■ **TEKST ŹRÓDŁOWY**
···

Choć każdy przy okazji kolejnych jubileuszy ma okazję usłyszeć życzenia „Sto lat!”, tylko niewielu udaje się dożyć ich realizacji. Setne urodziny to tym większy powód do radości, jeśli obchodzi się je w zdrowiu, w bliskości rodziny. Tak właśnie swój setny jubileusz 9 maja będzie obchodził Mieczysław Jezulewicz, ojciec Lili Kiejzik.
— Zawsze żona, najważniejsza była dla mnie rodzina, najpierw dzieci, a potem wnuki. Starłem się żyć uczciwie, pracować. Nigdy specjalnie nie dbałem o siebie, ale nie było takiego powodu, bo zdrowie mam dobre — mówi „Kurierowi Wileńskiemu” jubilat.
— Tata urodził się w niepodległej Polsce, w Butrymańcach. Oczywiście przez te sto lat, choć Butrymańce pozostały na miejscu, wielokrotnie zmieniały się granice i władze. Data jego urodzin była po wojnie dla nas trochę śmieszna, bo w czasach sowieckich, kiedy jako dzieci chodziliśmy z kwiatkami, niektórzy myśleli, że u nas tak hucznie obchodzi się 9 maja. My jednak świętowaliśmy urodziny ojca, a on nigdy nie był ani w Armii Czerwonej, ani w Armii Ludowej. Swoją młodość i zakończenie wojny przeżył w lesie, w okolicach Butrymańców, tak jak większość jego kolegów — opowiada córka jubilata.

···

■ **WYODRĘBNIONE ZESTAWIENIE**
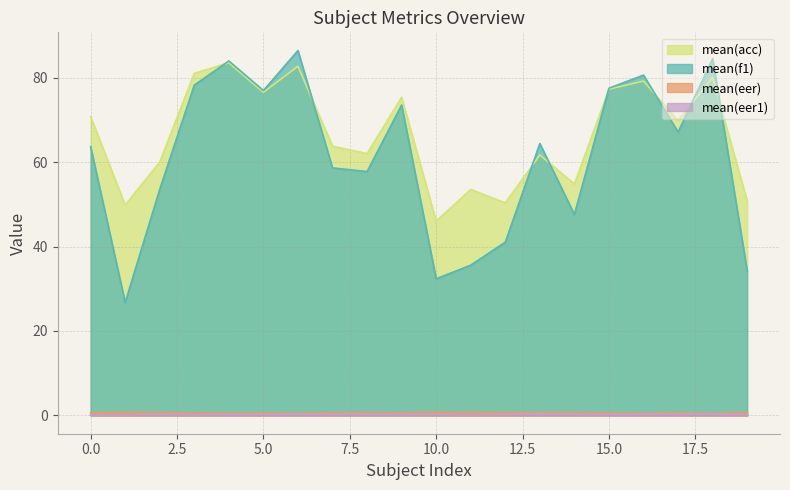

In mean(f1), how many points are higher than both neighbors (excluding endpoints)?

6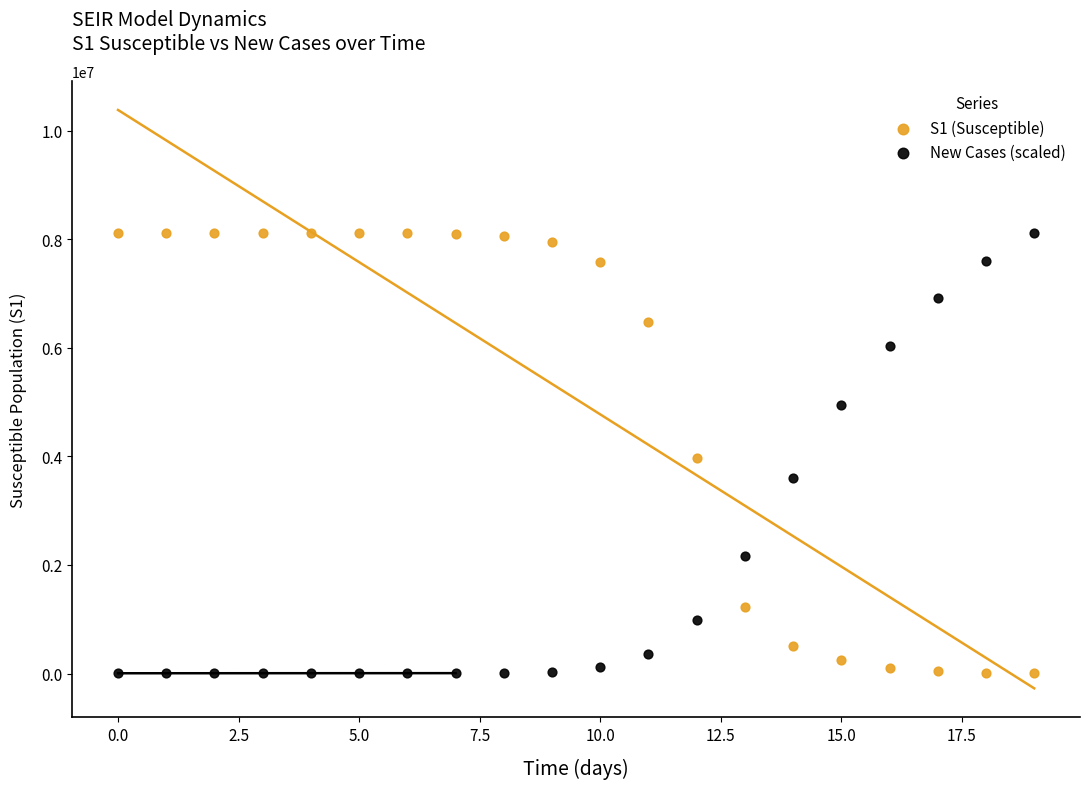

Across all data points, what is the range of Y values (max minus min)?

8108791.4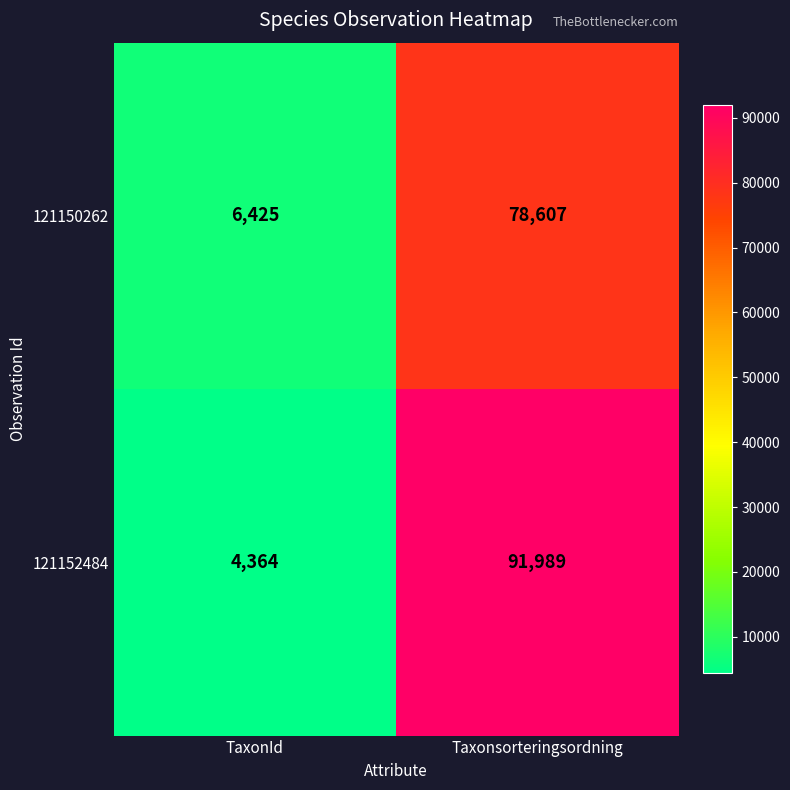

What is the spread (max minus min) of values at TaxonId?

2061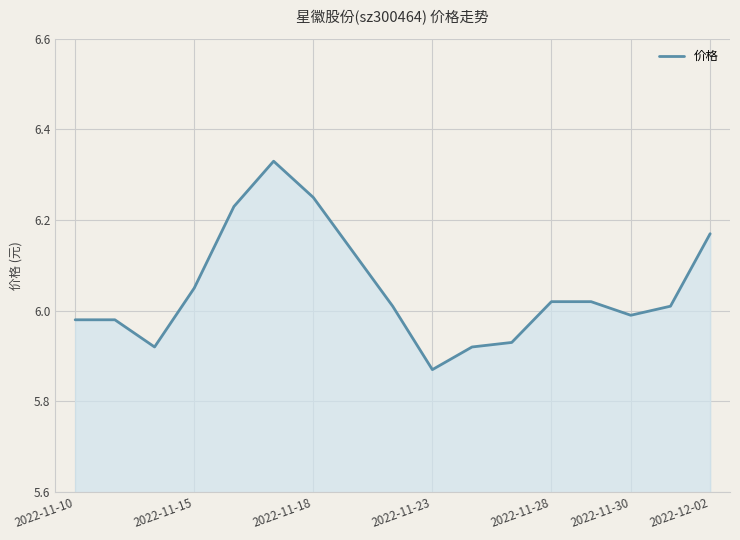

What is the difference between the maximum and minimum values?

0.5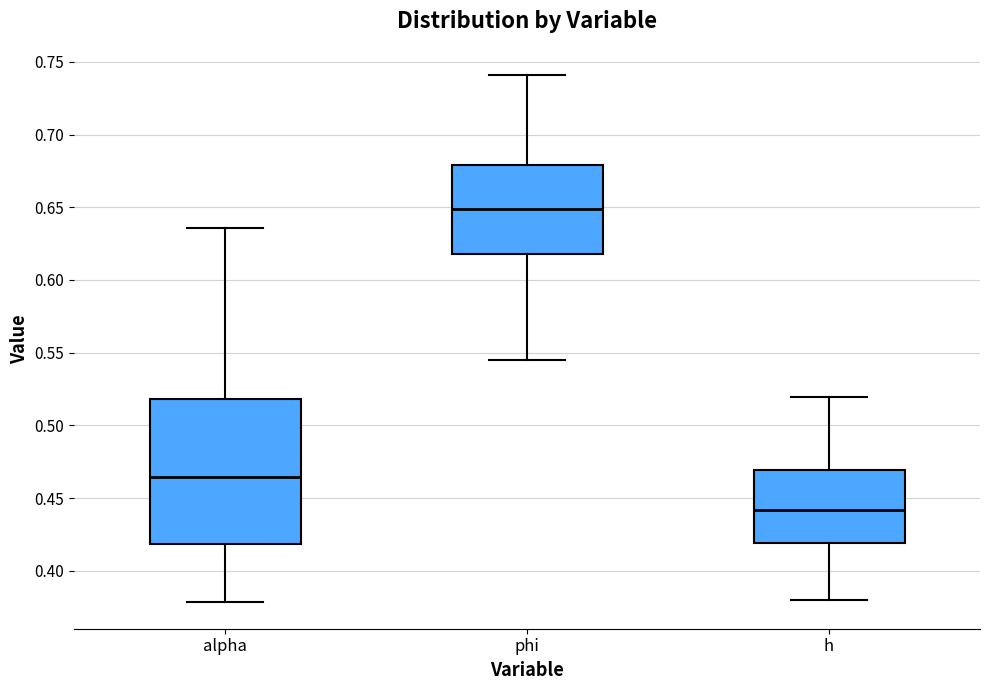

Reading left to right, transcribe this box plot: for each box, give where its median line is, the range the box spans, and where its two whiskers end, as read against the y-axis. The values are not printed on the chart, so give them approximately, as read against the axis.

alpha: median 0.465, box 0.420 to 0.520, whiskers 0.380 to 0.635
phi: median 0.650, box 0.620 to 0.680, whiskers 0.545 to 0.740
h: median 0.440, box 0.420 to 0.470, whiskers 0.380 to 0.520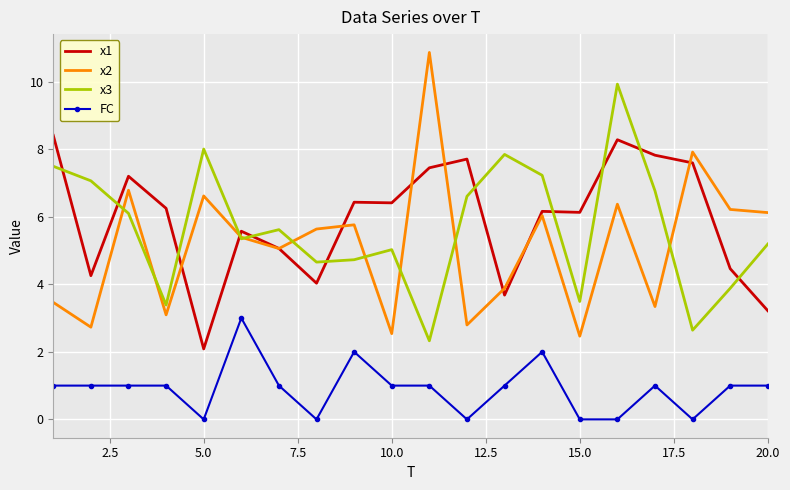

Which series has the largest range (max minus min)?

x2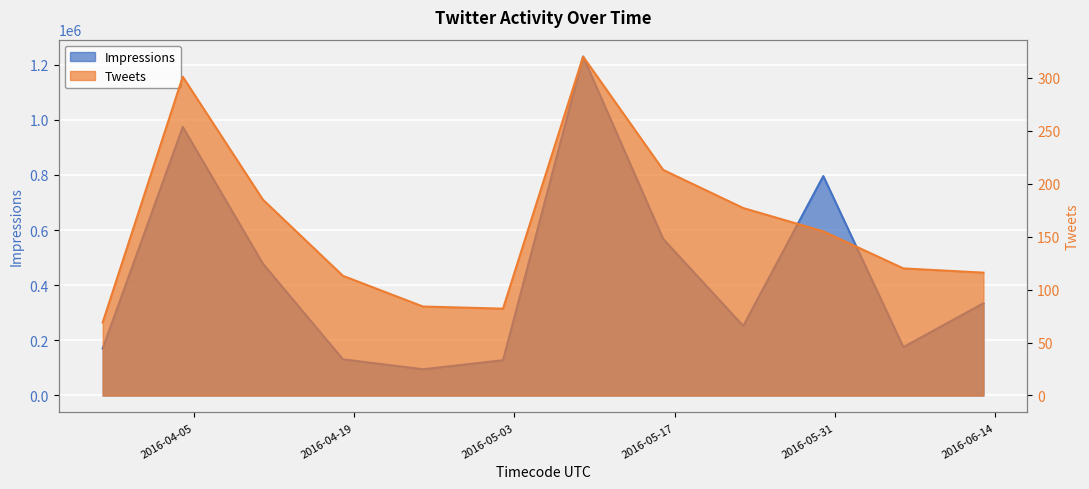

What is the maximum value for Impressions?

1229026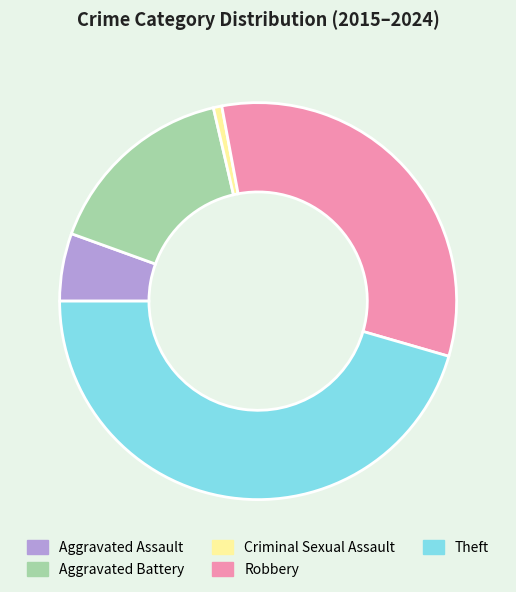

The Robbery slice represents 39% of the pie. True or false?

False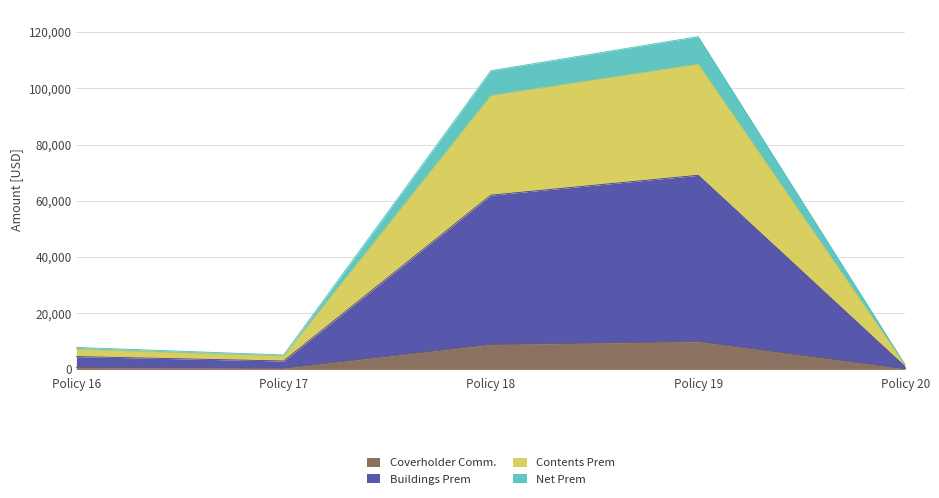

What are all the series names shown in the legend?

Coverholder Comm., Buildings Prem, Contents Prem, Net Prem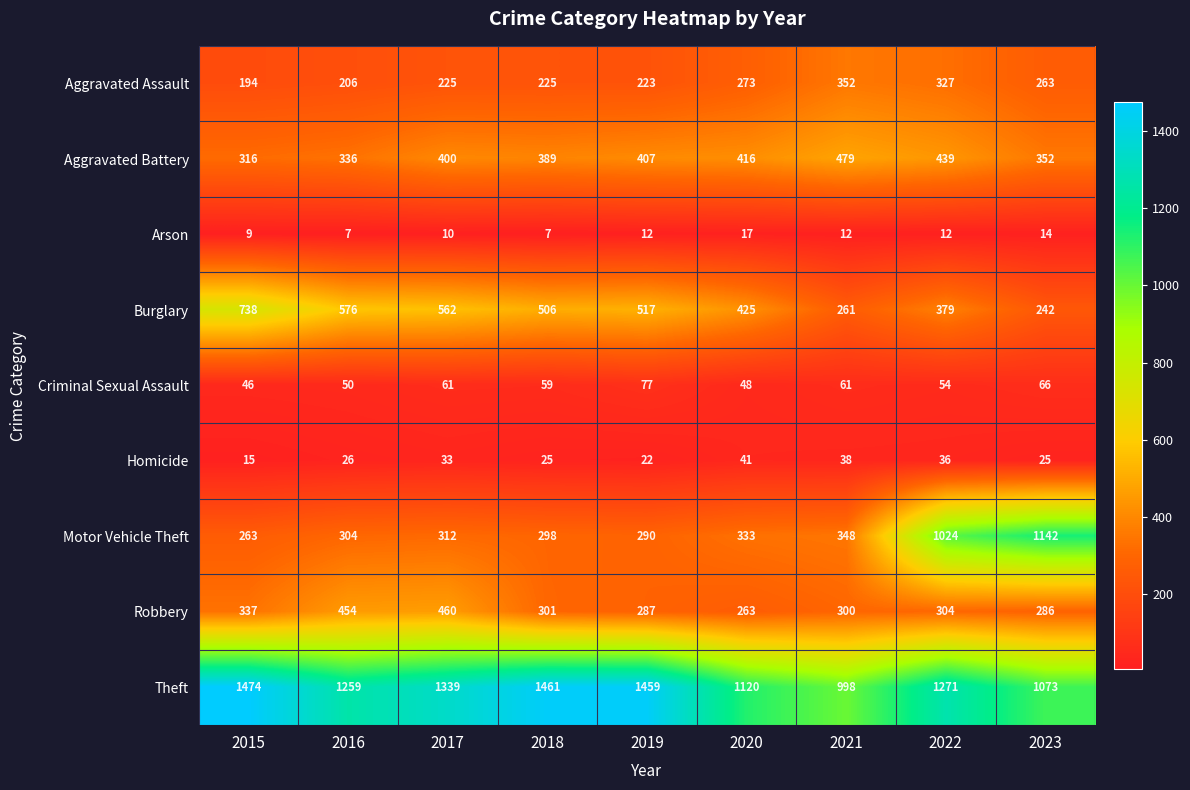

Which series has the largest range (max minus min)?

Motor Vehicle Theft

···

■ **ZADANIA DO WYKONANIA**
1. Odpowiedz na pytania na podstawie tekstu źródłowego:
(a) Którego dnia Mieczysław Jezulewicz będzie obchodził setny jubileusz?
(b) Której gazecie jubilat opowiada o swoim życiu?
(c) W jakiej miejscowości urodził się jubilat?
2. Przedstaw w formie listy akapit tekstu źródłowego zaczynający się od słów „— Tata urodził się w niepodległej Polsce”. Zachowaj jego główne fakty.
3. Zmień fragment tekstu źródłowego, zaczynając od „Choć każdy przy” i idąc dalej aż do „ojciec Lili Kiejzik.”. Słowa „w zdrowiu” zastąp słowami „w dobrym zdrowiu”.
Zestawienie nie jest potrzebne do wykonania zadań.

■ **ROZWIĄZANIA ZADAŃ**
1.
(a) 9 maja.
(b) „Kurierowi Wileńskiemu”.
(c) W Butrymańcach.

2.
- Jubilat urodził się w niepodległej Polsce, w Butrymańcach.
- Przez sto lat Butrymańce pozostały na miejscu, ale wielokrotnie zmieniały się granice i władze.
- W czasach sowieckich dzieci chodziły w ten dzień z kwiatkami, więc niektórzy myśleli, że rodzina tak hucznie obchodzi 9 maja. W rzeczywistości świętowano urodziny ojca.
- Ojciec nigdy nie był ani w Armii Czerwonej, ani w Armii Ludowej.
- Młodość i zakończenie wojny przeżył w lesie w okolicach Butrymańców, podobnie jak większość jego kolegów.

3.
Choć każdy przy okazji kolejnych jubileuszy ma okazję usłyszeć życzenia „Sto lat!”, tylko niewielu udaje się dożyć ich realizacji. Setne urodziny to tym większy powód do radości, jeśli obchodzi się je w dobrym zdrowiu, w bliskości rodziny. Tak właśnie swój setny jubileusz 9 maja będzie obchodził Mieczysław Jezulewicz, ojciec Lili Kiejzik.